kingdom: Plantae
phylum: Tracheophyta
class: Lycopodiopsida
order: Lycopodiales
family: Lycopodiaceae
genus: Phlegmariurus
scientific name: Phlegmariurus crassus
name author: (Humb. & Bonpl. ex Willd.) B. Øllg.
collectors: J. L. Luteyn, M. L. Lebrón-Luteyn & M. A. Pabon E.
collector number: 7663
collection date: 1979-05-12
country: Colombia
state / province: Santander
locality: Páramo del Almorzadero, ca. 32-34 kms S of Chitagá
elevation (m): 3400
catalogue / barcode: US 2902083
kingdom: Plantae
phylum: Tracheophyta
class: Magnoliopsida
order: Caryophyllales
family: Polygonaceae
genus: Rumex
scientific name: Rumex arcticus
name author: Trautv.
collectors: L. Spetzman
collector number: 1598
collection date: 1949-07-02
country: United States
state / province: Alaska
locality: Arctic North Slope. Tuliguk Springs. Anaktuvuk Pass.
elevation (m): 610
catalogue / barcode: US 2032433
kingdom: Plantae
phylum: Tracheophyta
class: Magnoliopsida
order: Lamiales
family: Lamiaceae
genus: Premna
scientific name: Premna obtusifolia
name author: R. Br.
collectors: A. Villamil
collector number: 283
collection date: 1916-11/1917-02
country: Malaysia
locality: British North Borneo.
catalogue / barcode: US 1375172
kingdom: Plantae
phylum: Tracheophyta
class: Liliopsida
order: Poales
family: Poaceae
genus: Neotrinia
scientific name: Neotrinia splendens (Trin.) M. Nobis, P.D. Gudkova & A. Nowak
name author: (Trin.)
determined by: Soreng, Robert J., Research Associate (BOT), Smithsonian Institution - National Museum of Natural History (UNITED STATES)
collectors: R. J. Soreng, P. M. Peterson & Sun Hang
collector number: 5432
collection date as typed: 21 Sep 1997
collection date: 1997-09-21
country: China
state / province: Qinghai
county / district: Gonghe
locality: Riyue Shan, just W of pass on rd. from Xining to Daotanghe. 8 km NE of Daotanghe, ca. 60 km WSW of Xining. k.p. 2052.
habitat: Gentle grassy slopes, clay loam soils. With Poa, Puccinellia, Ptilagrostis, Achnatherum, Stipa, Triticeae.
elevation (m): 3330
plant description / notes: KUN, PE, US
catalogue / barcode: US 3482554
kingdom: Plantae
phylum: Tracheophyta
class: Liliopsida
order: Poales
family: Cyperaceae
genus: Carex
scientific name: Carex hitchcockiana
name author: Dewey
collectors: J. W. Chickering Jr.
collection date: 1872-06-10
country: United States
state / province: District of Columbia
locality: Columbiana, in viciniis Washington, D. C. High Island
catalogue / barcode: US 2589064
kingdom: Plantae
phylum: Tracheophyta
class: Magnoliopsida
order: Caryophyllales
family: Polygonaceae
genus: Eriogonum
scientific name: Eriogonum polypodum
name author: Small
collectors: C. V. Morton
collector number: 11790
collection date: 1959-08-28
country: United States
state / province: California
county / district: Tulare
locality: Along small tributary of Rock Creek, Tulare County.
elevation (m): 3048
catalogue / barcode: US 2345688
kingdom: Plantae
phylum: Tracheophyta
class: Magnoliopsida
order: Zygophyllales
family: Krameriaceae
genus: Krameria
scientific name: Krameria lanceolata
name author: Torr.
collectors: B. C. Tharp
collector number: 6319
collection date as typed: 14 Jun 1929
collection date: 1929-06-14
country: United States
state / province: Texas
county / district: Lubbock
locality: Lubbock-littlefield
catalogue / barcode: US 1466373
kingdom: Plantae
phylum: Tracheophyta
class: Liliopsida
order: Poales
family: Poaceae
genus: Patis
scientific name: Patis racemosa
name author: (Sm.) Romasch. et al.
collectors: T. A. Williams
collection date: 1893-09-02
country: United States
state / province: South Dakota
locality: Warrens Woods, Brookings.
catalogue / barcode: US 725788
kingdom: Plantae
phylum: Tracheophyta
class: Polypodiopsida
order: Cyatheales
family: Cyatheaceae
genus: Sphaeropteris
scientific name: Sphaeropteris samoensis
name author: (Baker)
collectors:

····················

> _Task instructions_:
Reproduce all of the lines above word for word.

> _Correct response_:
kingdom: Plantae
phylum: Tracheophyta
class: Lycopodiopsida
order: Lycopodiales
family: Lycopodiaceae
genus: Phlegmariurus
scientific name: Phlegmariurus crassus
name author: (Humb. & Bonpl. ex Willd.) B. Øllg.
collectors: J. L. Luteyn, M. L. Lebrón-Luteyn & M. A. Pabon E.
collector number: 7663
collection date: 1979-05-12
country: Colombia
state / province: Santander
locality: Páramo del Almorzadero, ca. 32-34 kms S of Chitagá
elevation (m): 3400
catalogue / barcode: US 2902083
kingdom: Plantae
phylum: Tracheophyta
class: Magnoliopsida
order: Caryophyllales
family: Polygonaceae
genus: Rumex
scientific name: Rumex arcticus
name author: Trautv.
collectors: L. Spetzman
collector number: 1598
collection date: 1949-07-02
country: United States
state / province: Alaska
locality: Arctic North Slope. Tuliguk Springs. Anaktuvuk Pass.
elevation (m): 610
catalogue / barcode: US 2032433
kingdom: Plantae
phylum: Tracheophyta
class: Magnoliopsida
order: Lamiales
family: Lamiaceae
genus: Premna
scientific name: Premna obtusifolia
name author: R. Br.
collectors: A. Villamil
collector number: 283
collection date: 1916-11/1917-02
country: Malaysia
locality: British North Borneo.
catalogue / barcode: US 1375172
kingdom: Plantae
phylum: Tracheophyta
class: Liliopsida
order: Poales
family: Poaceae
genus: Neotrinia
scientific name: Neotrinia splendens (Trin.) M. Nobis, P.D. Gudkova & A. Nowak
name author: (Trin.)
determined by: Soreng, Robert J., Research Associate (BOT), Smithsonian Institution - National Museum of Natural History (UNITED STATES)
collectors: R. J. Soreng, P. M. Peterson & Sun Hang
collector number: 5432
collection date as typed: 21 Sep 1997
collection date: 1997-09-21
country: China
state / province: Qinghai
county / district: Gonghe
locality: Riyue Shan, just W of pass on rd. from Xining to Daotanghe. 8 km NE of Daotanghe, ca. 60 km WSW of Xining. k.p. 2052.
habitat: Gentle grassy slopes, clay loam soils. With Poa, Puccinellia, Ptilagrostis, Achnatherum, Stipa, Triticeae.
elevation (m): 3330
plant description / notes: KUN, PE, US
catalogue / barcode: US 3482554
kingdom: Plantae
phylum: Tracheophyta
class: Liliopsida
order: Poales
family: Cyperaceae
genus: Carex
scientific name: Carex hitchcockiana
name author: Dewey
collectors: J. W. Chickering Jr.
collection date: 1872-06-10
country: United States
state / province: District of Columbia
locality: Columbiana, in viciniis Washington, D. C. High Island
catalogue / barcode: US 2589064
kingdom: Plantae
phylum: Tracheophyta
class: Magnoliopsida
order: Caryophyllales
family: Polygonaceae
genus: Eriogonum
scientific name: Eriogonum polypodum
name author: Small
collectors: C. V. Morton
collector number: 11790
collection date: 1959-08-28
country: United States
state / province: California
county / district: Tulare
locality: Along small tributary of Rock Creek, Tulare County.
elevation (m): 3048
catalogue / barcode: US 2345688
kingdom: Plantae
phylum: Tracheophyta
class: Magnoliopsida
order: Zygophyllales
family: Krameriaceae
genus: Krameria
scientific name: Krameria lanceolata
name author: Torr.
collectors: B. C. Tharp
collector number: 6319
collection date as typed: 14 Jun 1929
collection date: 1929-06-14
country: United States
state / province: Texas
county / district: Lubbock
locality: Lubbock-littlefield
catalogue / barcode: US 1466373
kingdom: Plantae
phylum: Tracheophyta
class: Liliopsida
order: Poales
family: Poaceae
genus: Patis
scientific name: Patis racemosa
name author: (Sm.) Romasch. et al.
collectors: T. A. Williams
collection date: 1893-09-02
country: United States
state / province: South Dakota
locality: Warrens Woods, Brookings.
catalogue / barcode: US 725788
kingdom: Plantae
phylum: Tracheophyta
class: Polypodiopsida
order: Cyatheales
family: Cyatheaceae
genus: Sphaeropteris
scientific name: Sphaeropteris samoensis
name author: (Baker)
collectors:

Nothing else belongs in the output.